▶ What to produce
Scan the data below and pick out the lines containing the word "zero".

▶ Data extract

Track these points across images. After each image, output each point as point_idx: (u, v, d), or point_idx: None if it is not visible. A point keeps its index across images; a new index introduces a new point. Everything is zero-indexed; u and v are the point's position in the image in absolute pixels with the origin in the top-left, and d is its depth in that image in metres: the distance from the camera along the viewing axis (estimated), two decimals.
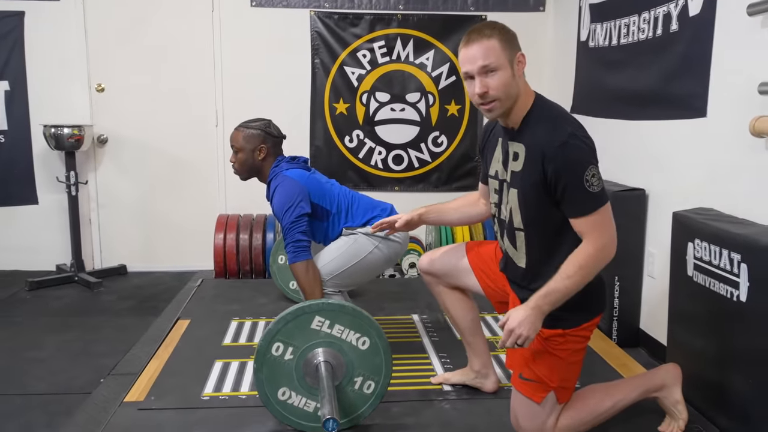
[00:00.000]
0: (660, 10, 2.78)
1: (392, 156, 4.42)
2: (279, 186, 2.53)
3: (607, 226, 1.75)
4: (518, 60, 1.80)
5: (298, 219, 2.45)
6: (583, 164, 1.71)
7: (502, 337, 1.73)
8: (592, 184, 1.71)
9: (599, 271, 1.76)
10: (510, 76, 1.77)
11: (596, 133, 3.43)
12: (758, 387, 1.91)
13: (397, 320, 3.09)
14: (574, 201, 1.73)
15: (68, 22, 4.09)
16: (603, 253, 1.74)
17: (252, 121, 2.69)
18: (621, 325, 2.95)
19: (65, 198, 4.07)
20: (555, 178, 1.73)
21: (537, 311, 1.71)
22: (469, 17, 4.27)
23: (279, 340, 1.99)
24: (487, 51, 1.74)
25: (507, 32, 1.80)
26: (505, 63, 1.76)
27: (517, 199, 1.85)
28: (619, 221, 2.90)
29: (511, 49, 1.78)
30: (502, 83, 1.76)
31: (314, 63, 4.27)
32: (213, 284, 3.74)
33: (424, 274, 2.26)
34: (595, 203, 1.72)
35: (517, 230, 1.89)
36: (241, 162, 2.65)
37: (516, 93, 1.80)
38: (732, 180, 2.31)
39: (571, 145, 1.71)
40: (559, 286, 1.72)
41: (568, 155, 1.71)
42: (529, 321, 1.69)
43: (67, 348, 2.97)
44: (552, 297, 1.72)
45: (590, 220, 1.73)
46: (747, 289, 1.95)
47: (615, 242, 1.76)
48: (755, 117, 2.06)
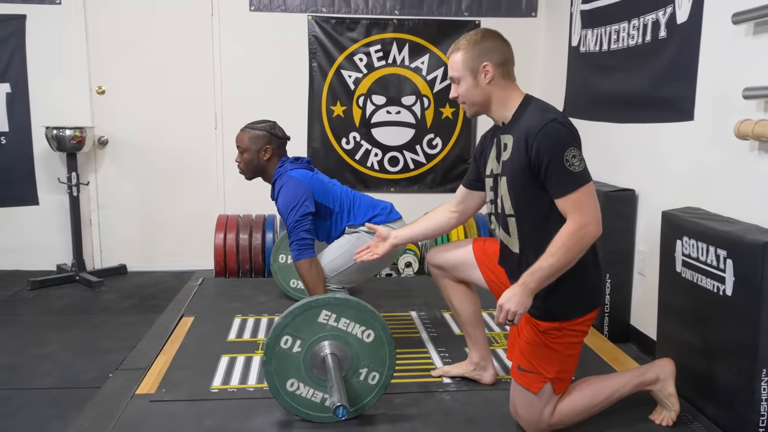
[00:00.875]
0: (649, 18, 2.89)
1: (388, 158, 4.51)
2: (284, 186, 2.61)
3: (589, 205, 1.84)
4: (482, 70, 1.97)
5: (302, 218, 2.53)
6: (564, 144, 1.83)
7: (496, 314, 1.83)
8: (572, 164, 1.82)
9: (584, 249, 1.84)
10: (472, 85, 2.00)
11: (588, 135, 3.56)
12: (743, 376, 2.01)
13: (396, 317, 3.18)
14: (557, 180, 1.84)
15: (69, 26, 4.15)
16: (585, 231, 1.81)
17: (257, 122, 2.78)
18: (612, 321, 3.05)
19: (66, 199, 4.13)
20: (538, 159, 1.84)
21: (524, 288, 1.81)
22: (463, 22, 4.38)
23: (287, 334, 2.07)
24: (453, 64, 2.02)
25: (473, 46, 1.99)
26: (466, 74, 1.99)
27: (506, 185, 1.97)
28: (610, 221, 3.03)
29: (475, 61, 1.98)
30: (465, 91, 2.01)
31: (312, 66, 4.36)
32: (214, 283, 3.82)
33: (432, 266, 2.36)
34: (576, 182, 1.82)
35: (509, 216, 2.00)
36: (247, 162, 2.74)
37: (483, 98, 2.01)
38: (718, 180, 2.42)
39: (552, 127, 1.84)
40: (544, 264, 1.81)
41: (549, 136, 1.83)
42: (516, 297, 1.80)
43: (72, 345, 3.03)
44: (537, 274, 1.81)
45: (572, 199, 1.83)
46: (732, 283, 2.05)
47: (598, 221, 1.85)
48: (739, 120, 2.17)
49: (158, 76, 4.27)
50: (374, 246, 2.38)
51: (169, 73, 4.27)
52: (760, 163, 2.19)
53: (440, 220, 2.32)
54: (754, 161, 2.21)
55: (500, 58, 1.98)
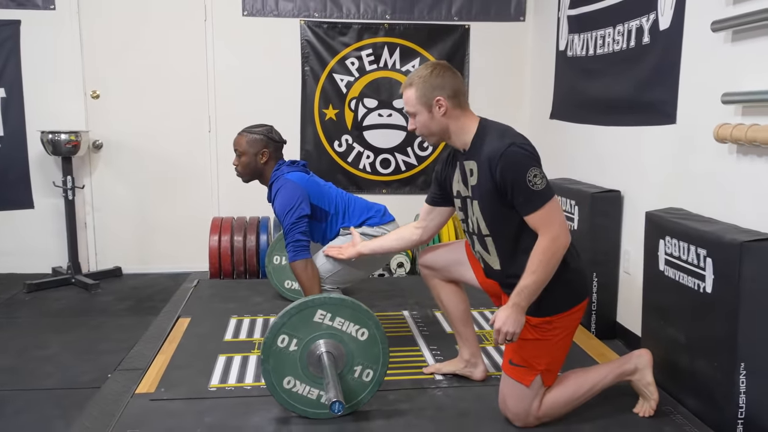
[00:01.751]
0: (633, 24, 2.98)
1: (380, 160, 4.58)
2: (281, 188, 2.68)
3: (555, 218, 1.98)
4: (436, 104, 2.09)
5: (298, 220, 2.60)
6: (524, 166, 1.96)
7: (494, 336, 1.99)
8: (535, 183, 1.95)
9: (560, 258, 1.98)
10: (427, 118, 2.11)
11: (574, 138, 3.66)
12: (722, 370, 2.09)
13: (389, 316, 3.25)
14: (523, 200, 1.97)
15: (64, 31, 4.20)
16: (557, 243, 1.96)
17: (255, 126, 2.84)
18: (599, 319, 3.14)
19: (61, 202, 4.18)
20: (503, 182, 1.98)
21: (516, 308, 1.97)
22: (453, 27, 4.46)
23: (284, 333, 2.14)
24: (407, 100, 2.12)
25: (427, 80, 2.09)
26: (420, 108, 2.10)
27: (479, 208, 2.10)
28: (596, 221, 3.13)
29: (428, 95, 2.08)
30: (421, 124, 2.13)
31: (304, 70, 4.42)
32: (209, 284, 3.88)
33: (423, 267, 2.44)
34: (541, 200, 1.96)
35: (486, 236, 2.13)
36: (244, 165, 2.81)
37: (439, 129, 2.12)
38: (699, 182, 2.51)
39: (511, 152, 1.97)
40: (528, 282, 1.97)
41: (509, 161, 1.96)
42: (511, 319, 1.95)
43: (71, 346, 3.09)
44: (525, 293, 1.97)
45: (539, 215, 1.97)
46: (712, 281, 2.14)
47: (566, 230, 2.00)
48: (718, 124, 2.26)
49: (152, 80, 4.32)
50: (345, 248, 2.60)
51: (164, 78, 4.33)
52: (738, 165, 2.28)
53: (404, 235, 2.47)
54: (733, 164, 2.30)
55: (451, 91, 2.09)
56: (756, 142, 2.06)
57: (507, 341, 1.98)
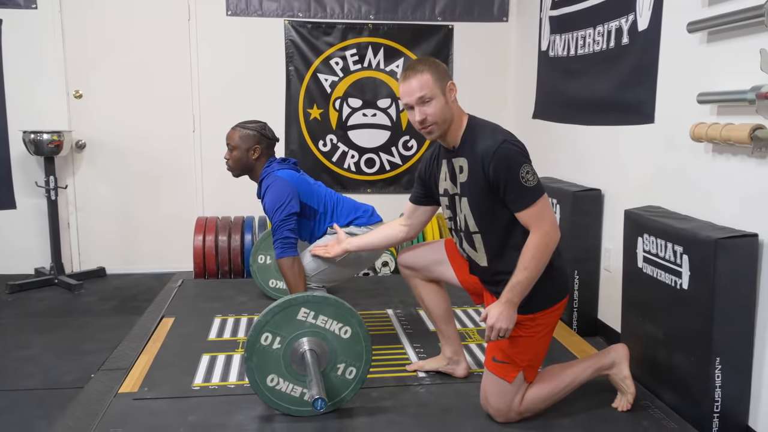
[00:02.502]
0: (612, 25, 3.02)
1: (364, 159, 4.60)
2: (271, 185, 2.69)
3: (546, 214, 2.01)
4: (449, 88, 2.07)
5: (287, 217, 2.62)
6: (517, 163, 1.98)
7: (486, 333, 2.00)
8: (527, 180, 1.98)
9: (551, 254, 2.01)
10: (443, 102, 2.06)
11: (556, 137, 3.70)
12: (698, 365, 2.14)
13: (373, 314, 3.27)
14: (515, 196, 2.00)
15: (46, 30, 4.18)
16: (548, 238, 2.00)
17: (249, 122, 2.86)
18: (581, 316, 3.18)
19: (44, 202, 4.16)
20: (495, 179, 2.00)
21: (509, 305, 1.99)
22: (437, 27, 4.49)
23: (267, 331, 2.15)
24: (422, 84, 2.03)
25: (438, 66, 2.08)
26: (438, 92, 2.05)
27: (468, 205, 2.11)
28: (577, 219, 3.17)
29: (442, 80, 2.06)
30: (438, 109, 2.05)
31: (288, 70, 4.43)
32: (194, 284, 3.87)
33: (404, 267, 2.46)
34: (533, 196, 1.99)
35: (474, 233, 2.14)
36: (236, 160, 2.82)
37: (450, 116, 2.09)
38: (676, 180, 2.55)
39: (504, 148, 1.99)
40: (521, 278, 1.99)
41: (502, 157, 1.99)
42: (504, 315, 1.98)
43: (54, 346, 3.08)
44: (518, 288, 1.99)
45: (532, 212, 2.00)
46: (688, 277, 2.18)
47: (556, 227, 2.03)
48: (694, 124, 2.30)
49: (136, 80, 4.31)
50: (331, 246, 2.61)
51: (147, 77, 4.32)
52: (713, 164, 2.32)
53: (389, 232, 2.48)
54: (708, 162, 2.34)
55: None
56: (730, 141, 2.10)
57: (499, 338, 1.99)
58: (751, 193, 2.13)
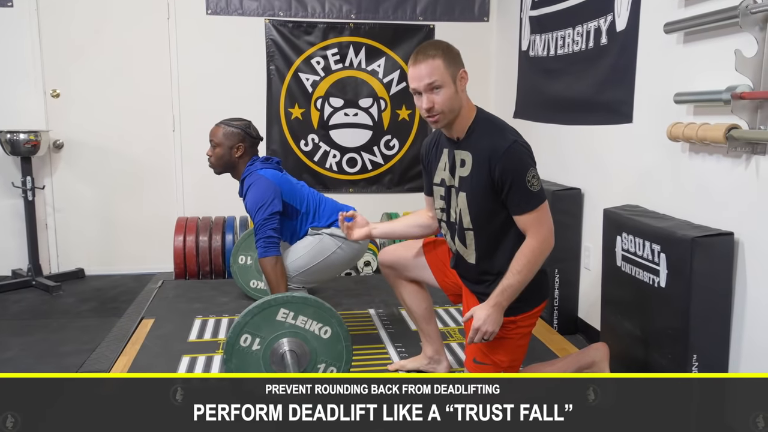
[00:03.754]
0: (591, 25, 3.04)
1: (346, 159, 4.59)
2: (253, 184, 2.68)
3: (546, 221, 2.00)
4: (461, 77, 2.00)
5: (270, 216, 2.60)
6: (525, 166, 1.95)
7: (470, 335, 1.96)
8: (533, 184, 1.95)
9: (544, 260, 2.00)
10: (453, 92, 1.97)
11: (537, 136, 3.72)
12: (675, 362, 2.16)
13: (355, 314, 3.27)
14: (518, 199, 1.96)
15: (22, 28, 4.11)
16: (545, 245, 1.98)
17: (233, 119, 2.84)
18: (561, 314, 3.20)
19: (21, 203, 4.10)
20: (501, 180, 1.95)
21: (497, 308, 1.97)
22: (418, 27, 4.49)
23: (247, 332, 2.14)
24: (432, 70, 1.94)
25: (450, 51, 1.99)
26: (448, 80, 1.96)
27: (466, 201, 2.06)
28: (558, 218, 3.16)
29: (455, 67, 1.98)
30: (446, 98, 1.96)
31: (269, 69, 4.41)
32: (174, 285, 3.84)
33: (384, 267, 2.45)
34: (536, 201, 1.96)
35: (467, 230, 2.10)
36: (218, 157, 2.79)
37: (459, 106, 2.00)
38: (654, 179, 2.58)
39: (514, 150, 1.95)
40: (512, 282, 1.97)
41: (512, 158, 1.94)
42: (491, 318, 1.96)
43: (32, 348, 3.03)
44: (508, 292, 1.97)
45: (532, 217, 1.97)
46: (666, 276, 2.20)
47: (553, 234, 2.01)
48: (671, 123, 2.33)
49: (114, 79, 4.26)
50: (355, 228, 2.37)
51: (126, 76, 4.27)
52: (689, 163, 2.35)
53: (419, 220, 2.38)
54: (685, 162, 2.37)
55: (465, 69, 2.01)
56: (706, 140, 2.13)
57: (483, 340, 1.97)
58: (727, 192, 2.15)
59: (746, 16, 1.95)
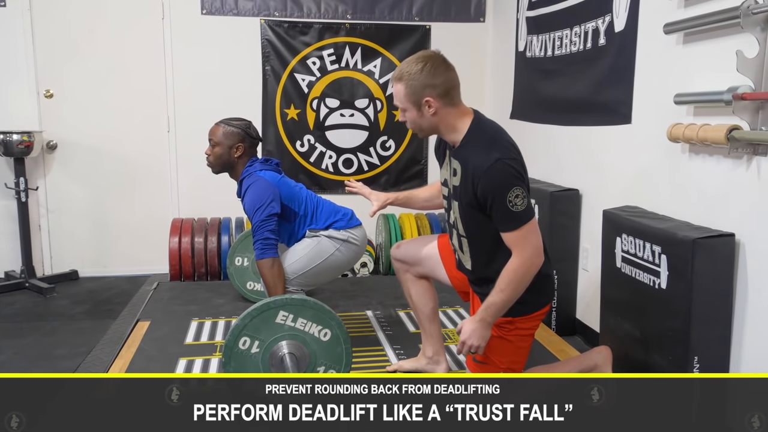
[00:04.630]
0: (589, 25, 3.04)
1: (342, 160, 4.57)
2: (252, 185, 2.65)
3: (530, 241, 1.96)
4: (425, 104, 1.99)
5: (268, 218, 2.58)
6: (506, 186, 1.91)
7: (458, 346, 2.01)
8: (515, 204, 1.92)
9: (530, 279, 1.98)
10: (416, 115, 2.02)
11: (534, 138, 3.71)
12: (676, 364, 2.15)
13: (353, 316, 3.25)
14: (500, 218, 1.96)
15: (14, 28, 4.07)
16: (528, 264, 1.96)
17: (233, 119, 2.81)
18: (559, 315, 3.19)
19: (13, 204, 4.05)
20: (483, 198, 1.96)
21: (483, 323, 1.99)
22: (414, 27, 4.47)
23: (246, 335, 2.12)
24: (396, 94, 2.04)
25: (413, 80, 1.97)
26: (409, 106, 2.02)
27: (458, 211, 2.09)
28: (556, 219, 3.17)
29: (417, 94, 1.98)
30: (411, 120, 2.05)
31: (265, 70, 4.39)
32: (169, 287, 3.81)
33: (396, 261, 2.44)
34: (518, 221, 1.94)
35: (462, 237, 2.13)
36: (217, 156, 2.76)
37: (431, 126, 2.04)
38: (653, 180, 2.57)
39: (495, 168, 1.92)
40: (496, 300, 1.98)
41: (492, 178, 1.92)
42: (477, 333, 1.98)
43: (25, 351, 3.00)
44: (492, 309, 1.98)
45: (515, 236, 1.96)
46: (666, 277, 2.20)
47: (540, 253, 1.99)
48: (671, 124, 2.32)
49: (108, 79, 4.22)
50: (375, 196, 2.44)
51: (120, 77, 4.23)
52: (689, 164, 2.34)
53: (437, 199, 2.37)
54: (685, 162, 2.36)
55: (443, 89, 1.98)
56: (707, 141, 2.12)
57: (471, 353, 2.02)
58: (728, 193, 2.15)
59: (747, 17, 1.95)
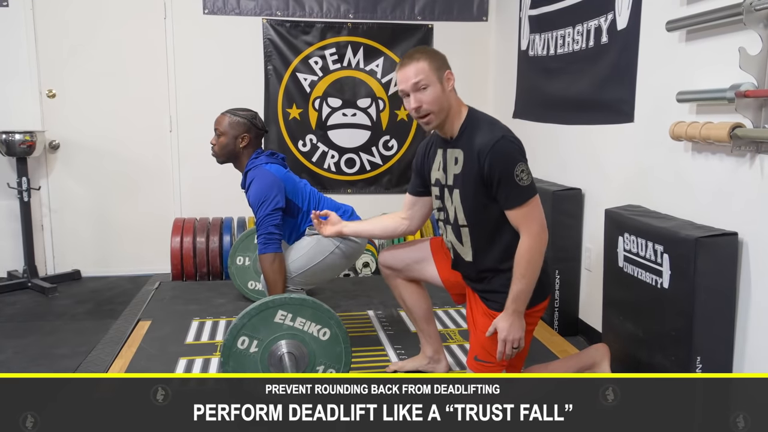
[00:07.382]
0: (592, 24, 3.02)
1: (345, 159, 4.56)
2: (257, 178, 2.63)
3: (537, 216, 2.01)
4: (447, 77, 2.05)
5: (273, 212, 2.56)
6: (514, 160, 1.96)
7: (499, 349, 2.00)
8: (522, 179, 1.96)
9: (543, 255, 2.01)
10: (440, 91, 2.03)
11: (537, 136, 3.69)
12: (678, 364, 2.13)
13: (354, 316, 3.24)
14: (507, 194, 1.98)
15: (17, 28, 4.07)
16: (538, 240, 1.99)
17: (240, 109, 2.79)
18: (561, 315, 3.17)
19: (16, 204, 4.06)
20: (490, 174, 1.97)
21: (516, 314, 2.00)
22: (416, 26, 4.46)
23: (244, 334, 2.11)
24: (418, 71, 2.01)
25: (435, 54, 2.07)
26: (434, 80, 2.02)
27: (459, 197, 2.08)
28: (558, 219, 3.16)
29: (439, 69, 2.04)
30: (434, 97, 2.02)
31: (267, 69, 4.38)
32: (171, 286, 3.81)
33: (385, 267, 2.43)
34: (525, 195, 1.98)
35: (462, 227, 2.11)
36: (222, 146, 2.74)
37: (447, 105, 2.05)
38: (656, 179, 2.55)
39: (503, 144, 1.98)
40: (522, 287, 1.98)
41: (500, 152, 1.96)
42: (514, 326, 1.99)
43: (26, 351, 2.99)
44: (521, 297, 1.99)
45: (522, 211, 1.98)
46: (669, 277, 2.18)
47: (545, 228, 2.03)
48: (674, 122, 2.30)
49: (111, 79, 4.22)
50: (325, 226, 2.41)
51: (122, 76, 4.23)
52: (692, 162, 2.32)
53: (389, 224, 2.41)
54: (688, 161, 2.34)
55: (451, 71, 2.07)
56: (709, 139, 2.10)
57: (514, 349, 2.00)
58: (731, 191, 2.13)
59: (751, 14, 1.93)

==

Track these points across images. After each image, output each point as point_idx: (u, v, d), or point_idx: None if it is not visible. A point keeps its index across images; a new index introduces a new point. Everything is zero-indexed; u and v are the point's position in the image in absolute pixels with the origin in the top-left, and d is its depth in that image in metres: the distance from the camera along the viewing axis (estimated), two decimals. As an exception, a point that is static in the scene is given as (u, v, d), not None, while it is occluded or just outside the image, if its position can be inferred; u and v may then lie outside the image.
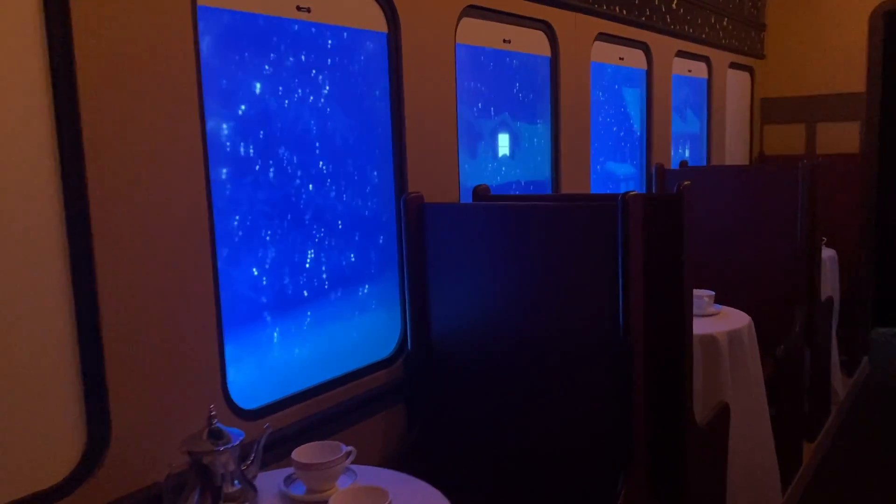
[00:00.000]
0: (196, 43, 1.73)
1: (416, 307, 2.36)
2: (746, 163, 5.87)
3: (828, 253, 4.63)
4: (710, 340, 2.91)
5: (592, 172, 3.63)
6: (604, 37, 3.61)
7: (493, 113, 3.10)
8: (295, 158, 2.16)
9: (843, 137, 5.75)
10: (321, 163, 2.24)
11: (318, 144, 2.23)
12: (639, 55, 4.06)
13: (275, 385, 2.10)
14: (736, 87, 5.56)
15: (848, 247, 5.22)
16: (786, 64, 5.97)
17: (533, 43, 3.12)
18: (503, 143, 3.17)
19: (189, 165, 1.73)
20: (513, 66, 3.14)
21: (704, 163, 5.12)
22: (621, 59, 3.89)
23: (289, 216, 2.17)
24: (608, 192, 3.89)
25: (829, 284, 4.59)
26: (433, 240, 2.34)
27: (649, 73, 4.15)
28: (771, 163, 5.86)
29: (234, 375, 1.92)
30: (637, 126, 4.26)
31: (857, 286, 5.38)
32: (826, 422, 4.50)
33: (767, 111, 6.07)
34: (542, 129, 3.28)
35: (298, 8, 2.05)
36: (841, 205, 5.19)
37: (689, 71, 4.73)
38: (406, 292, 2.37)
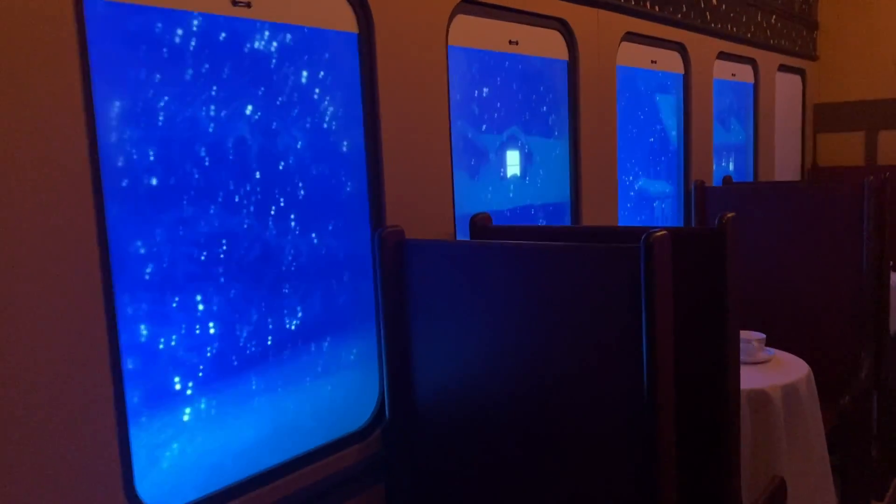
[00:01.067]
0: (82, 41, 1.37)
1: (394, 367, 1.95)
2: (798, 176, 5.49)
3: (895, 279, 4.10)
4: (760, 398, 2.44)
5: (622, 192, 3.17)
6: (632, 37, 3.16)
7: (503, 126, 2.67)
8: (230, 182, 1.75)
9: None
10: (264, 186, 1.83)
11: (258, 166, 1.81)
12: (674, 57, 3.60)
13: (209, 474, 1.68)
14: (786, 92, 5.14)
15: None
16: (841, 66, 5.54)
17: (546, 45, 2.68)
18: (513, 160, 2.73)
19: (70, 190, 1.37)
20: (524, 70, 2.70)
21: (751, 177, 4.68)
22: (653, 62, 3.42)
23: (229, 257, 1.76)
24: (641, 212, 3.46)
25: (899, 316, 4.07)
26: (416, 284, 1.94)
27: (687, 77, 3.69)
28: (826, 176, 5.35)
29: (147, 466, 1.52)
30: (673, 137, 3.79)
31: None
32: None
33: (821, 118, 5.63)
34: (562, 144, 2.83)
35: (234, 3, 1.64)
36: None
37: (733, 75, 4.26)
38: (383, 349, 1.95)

▶ Written solution
Track these points across images. After each image, output each point as point_idx: (u, v, d), or point_idx: None if it is not visible. A point keeps its index across images; a new index introduces a new point. Everything is zero-indexed; u and v are the point's position in the image in absolute pixels with the origin in the top-left, and d is its depth in that image in metres: the distance from the camera along the viewing axis (estimated), two decimals.
Track these points across images. After each image, output each point as point_idx: (u, v, d), or point_idx: None if it is not visible. A point keeps its index across images; a new index introduces a new point. Everything is zero-indexed; u and v are the point's position in the image in absolute pixels with the origin in the top-left, and d is its depth in that image in metres: the distance from the camera along the viewing axis (estimated), two decimals. As an exception, a point that is static in the scene is given as (u, v, d), not None, while it is occluded or just outside the image, if its position can be inferred; u and v may then lie outside the image.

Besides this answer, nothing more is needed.